12 Jun 2016
The wisdom of the ages
Story #1:
There was an old Indian Chief who once commissioned a group of young men in his tribe for a major project. The Chief understood the value of documenting the lessons of the past, for the benefit of future generations in the tribe. So he set the group out to gather, compile and document and the history of their people. And after years of work, they presented to the Chief a pile of documents in 20 large binders, each as big as War and Peace. The Chief was proud of what the men had accomplished, and thanked them for their work.

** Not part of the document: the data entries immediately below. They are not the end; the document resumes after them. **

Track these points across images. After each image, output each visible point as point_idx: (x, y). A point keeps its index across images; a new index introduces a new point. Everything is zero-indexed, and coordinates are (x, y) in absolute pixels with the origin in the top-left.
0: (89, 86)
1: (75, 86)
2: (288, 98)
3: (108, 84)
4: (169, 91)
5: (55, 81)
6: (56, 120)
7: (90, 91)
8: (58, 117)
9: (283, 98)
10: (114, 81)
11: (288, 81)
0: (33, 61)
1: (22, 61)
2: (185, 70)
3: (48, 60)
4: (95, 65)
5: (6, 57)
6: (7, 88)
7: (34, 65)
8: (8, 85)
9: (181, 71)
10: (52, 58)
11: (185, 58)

“But,” he added solemnly, “there will be few who read this in its entirety before they grow old. My people are required to do much. Therefore, go and reduce this information to something more reasonable.” The group was a little disappointed, but removed the 20 document sets and set about reducing the content.

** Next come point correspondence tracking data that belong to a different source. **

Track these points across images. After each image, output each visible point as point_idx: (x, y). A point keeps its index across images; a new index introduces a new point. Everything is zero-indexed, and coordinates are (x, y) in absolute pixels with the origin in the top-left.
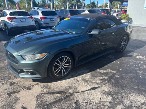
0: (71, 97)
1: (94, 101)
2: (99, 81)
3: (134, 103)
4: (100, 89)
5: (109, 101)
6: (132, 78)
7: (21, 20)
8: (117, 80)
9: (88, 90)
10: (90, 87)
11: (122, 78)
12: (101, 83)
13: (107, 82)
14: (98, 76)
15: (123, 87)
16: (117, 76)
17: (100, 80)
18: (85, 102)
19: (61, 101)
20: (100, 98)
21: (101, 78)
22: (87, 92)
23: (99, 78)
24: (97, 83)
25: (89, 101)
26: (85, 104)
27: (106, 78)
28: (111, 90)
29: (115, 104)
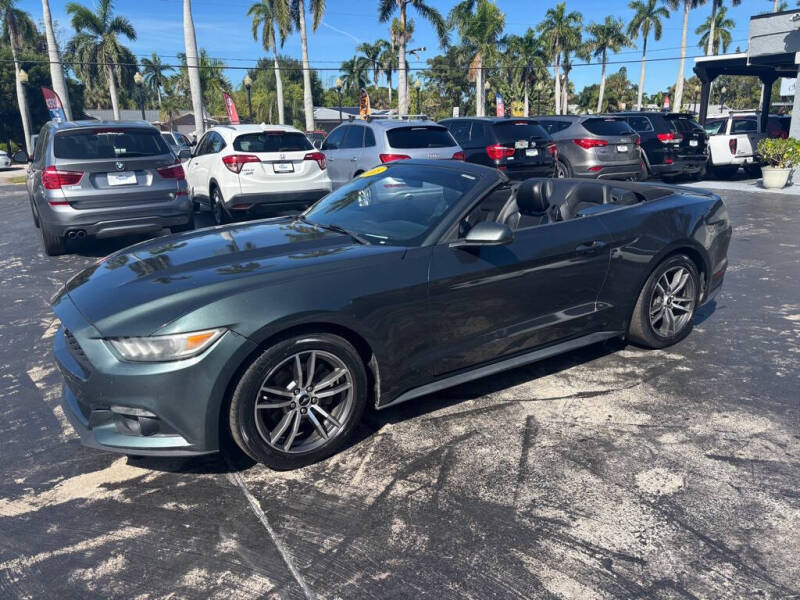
0: (511, 409)
1: (586, 420)
2: (612, 379)
3: (726, 432)
4: (612, 397)
5: (638, 423)
6: (740, 375)
7: (277, 167)
8: (681, 378)
9: (568, 397)
10: (575, 391)
11: (700, 373)
12: (616, 383)
13: (640, 380)
14: (610, 366)
15: (696, 396)
16: (685, 368)
17: (617, 375)
18: (554, 420)
19: (478, 414)
20: (610, 416)
21: (620, 370)
22: (564, 401)
23: (612, 370)
24: (603, 383)
25: (568, 420)
26: (554, 425)
27: (638, 371)
28: (652, 400)
29: (659, 430)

A few weeks later, they returned to the Chief with a single binder of documents as big as War and Peace. The Chief was pleased and thanked the group again, but stated it was still too big. “I want something that can be read by everyone in a reasonable amount of time.” The group left again, and a few days later, returned with only a few sheets containing the history in a much smaller binder. The Chief was very happy and thanked the group again. But as they were leaving he said, “Now wait! I need you to summarize all of this in one sentence, which I will use as the title for this book of history.”
The group just looked at each other, with a smirk, as if each knew what the other was thinking. Then the leader wrote down the sentence they would use for a title, and handed it to the chief. It said: “There ain’t no free lunch.”
Story #2
A pastor in modern day America was looking for a way to help people to read the Bible, and understand the history it contained. He gathered a group of believers in his congregation to take the content of the Bible and reduce it to a smaller version. In much the same way as the Indian chief sent his group back a few times to continually reduce the volume it had, the pastor did the same.
Once the group finally had the Bible down to a size the pastor felt was appropriate, he also had them create a single sentence to summarize its history. The sentence they came up with was: Has your way really worked?